- **TASK PROMPT**
Count the lines of the listing below that contain the string "minimum". Reply with only the number.

- **RECORDS SHOWN**
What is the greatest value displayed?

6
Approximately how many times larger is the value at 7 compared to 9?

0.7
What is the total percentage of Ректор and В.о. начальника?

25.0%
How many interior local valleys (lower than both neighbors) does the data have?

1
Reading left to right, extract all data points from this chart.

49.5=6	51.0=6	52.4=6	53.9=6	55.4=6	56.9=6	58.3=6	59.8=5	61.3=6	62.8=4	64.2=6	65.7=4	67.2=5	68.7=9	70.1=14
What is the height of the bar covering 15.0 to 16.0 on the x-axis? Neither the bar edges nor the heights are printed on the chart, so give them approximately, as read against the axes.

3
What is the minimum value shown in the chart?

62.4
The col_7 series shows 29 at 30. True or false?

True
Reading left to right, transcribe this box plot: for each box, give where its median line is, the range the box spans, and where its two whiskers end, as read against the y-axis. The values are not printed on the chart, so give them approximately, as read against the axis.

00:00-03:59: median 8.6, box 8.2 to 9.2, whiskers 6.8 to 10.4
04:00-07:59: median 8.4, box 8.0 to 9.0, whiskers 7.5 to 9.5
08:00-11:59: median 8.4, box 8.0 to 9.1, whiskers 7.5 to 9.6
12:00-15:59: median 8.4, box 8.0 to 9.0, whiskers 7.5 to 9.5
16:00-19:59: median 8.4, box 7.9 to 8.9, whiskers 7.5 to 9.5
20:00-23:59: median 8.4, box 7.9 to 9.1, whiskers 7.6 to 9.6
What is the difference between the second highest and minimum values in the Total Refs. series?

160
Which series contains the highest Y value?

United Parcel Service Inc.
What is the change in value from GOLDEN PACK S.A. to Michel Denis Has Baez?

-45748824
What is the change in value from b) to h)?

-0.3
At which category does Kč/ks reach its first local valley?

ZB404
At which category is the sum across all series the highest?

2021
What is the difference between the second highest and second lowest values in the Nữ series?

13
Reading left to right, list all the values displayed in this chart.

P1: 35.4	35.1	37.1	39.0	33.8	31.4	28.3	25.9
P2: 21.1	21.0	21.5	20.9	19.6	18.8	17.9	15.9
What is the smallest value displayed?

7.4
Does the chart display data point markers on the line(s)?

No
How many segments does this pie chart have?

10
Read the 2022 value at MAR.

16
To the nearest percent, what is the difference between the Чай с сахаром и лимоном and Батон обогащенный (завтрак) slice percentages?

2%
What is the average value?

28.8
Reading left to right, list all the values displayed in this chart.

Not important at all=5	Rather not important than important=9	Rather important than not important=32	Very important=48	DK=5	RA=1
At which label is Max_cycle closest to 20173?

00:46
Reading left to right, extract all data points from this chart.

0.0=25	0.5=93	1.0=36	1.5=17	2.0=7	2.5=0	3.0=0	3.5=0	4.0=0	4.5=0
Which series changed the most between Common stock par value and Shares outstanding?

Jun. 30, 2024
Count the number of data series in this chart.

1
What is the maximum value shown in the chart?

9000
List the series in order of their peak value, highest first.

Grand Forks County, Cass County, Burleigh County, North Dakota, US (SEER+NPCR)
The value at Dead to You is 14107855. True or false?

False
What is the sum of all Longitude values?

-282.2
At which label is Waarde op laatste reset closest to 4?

- **OUTPUT FOR THIS EXERCISE**
2